The investigator nibbled at the corner of his lower lip and nodded politely. “I’ll be on my way, then.”
Luercas waved a hand, and into the tiny sphere of light that appeared, he said, “Woljis, give this man the money he needs to help me. Be generous.” To the investigator, he said, “Follow the light. It will lead you to Woljis, wherever he might be. And remember. Eight days. Beyond that, I’ll have to start looking for you.”
When he got her back, he would make sure that she told him who had helped her. Then he would have his revenge, just as he would make sure that Velyn would pay for causing him public humiliation and the threat of financial distress. He stood in her little garden for a long moment, fanta-sizing about different ways of discrediting her, her helpers, perhaps even her family. He didn’t have anything solid, but he was sure he would be able to find something. If he couldn’t find it, he would create it.

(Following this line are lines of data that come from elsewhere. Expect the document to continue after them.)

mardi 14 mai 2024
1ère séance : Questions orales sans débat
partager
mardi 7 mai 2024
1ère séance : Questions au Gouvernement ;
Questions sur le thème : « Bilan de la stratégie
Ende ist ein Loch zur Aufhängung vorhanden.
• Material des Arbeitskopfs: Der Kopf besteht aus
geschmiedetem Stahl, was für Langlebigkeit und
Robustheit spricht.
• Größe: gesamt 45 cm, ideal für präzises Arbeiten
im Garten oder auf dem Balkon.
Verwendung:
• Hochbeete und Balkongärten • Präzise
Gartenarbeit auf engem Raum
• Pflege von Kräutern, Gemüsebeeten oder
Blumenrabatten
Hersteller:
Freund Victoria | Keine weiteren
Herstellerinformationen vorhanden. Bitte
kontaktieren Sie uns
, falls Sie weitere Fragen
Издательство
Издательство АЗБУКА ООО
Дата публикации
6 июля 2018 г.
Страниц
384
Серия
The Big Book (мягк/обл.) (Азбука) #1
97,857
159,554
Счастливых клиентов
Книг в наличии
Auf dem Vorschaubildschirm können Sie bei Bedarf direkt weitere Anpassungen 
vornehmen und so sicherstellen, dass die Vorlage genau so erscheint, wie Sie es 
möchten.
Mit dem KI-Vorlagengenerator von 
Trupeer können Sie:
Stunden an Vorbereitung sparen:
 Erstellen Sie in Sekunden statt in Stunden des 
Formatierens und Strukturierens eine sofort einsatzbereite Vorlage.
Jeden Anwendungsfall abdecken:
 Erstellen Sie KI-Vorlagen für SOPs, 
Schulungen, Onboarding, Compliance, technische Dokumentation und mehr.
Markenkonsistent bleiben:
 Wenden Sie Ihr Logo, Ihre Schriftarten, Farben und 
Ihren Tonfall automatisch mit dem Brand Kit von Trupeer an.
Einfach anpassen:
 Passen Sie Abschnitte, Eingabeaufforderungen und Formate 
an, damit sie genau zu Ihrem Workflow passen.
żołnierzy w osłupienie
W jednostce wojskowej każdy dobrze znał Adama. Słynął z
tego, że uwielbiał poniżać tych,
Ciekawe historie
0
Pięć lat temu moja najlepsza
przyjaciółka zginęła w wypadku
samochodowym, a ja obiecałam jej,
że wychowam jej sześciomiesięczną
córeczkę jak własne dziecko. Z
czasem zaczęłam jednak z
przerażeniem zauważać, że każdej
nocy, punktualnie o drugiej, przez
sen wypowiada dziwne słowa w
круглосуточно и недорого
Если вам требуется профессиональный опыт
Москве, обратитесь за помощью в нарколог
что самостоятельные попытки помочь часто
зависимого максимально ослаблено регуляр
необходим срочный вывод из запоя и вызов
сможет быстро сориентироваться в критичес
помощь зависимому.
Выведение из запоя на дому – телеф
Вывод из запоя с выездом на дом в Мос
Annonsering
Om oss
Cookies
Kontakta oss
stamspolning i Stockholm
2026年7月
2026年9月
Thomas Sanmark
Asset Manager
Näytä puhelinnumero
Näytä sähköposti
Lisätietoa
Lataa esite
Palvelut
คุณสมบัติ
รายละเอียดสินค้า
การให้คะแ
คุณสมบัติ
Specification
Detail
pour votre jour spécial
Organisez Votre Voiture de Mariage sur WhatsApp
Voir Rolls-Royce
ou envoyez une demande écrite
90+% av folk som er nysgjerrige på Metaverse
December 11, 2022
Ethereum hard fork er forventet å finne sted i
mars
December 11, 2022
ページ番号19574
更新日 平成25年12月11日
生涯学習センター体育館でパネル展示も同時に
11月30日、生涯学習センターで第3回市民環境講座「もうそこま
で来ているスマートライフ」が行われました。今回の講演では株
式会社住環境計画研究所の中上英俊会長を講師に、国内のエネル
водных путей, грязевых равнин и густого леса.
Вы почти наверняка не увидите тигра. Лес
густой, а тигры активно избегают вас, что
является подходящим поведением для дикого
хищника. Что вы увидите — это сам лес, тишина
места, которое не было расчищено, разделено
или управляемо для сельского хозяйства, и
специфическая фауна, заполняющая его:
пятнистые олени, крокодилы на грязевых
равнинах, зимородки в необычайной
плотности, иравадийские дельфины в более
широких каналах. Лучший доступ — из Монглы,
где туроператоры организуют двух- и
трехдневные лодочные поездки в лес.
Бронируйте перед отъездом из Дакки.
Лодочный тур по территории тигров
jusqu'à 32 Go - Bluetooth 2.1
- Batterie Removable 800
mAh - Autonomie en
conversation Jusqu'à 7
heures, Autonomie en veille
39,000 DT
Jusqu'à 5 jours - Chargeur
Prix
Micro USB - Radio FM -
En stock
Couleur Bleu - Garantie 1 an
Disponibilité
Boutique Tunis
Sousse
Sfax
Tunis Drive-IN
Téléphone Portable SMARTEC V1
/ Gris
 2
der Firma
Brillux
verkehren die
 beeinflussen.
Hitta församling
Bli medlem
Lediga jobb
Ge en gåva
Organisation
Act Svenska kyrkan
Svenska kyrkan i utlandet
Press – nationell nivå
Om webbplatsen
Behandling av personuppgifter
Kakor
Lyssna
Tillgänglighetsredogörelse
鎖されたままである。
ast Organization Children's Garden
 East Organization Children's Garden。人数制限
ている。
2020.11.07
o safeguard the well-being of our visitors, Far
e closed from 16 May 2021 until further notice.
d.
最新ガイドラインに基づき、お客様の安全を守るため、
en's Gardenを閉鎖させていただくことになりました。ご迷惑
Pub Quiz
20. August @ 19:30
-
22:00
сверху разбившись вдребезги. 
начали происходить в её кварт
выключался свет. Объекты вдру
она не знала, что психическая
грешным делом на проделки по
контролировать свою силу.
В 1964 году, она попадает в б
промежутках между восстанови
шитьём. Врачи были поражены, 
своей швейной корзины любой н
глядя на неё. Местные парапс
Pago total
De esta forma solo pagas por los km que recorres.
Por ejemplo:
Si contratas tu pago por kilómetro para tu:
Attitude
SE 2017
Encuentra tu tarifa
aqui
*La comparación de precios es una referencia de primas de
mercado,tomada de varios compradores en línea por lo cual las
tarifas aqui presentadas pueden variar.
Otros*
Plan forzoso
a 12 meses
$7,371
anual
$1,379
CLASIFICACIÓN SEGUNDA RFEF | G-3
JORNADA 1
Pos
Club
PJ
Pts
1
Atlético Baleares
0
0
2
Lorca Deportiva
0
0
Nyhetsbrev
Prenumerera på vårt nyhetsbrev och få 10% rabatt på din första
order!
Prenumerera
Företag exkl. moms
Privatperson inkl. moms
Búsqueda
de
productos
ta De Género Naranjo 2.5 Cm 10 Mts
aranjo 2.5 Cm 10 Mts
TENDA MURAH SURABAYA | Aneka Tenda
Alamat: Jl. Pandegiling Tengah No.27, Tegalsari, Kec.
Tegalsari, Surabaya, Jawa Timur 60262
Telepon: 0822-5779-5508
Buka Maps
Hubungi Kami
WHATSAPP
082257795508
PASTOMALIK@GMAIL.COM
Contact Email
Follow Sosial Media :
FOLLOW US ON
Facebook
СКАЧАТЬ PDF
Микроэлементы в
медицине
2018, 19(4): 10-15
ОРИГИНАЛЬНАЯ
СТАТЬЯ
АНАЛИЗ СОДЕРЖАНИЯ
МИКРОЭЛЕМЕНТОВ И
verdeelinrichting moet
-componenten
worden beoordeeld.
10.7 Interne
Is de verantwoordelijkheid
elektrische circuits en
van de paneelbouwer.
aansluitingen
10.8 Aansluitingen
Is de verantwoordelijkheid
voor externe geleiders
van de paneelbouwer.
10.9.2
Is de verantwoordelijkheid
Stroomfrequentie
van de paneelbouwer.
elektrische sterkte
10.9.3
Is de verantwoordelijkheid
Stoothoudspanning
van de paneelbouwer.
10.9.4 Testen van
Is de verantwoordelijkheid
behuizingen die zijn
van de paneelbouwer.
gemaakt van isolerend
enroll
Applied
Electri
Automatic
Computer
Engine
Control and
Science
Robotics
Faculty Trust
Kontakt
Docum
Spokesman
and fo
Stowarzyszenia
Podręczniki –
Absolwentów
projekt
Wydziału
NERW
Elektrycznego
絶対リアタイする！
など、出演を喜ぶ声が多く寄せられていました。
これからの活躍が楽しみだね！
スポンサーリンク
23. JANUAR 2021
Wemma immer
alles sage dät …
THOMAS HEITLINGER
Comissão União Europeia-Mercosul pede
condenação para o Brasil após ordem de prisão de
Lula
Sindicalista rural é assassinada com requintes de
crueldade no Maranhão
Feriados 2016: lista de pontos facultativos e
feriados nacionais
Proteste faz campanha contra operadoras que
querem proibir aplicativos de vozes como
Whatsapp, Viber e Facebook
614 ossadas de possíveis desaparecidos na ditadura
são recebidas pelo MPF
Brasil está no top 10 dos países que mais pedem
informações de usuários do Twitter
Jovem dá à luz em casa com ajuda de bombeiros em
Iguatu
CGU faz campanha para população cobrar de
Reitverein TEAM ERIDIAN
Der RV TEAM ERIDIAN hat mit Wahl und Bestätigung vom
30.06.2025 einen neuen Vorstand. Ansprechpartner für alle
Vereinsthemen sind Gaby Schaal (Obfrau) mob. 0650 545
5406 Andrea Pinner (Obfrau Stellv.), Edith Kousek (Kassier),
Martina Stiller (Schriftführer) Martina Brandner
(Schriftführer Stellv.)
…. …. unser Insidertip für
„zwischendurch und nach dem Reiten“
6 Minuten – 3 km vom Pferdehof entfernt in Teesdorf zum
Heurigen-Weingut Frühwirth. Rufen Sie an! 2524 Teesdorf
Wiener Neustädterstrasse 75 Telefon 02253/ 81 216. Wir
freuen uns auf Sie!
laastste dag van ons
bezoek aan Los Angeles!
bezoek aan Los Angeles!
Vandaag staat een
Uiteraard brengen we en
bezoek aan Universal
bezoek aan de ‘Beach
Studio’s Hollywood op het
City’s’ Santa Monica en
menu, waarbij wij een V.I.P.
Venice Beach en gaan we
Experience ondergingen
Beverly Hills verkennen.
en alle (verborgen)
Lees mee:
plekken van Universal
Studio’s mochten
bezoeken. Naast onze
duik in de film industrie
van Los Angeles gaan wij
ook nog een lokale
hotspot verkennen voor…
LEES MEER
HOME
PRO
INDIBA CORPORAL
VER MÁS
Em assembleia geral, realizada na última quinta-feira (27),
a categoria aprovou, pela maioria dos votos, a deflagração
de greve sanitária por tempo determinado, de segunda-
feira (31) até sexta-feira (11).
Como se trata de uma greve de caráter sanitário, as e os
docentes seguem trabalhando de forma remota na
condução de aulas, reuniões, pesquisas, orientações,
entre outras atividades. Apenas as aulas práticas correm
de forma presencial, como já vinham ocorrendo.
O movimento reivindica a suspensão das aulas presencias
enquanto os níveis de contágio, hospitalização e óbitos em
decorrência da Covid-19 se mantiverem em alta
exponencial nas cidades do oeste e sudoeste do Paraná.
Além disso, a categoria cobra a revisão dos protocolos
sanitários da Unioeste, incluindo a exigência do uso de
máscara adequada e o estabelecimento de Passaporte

Master Faregan, whose meteoric rise through the ranks of the Silent Inquest had left some envious and others nervous, sat in the anteroom of the Hall of the Triad in the Gold Building, preparing for his next promotion. The poison in his ring had not the faintest taint of magic to it, and was an excellent, slow-acting drug—whichever of the Masters who received it would not begin to show symptoms for a full day at minimum. As much as a week if he were hearty and hale.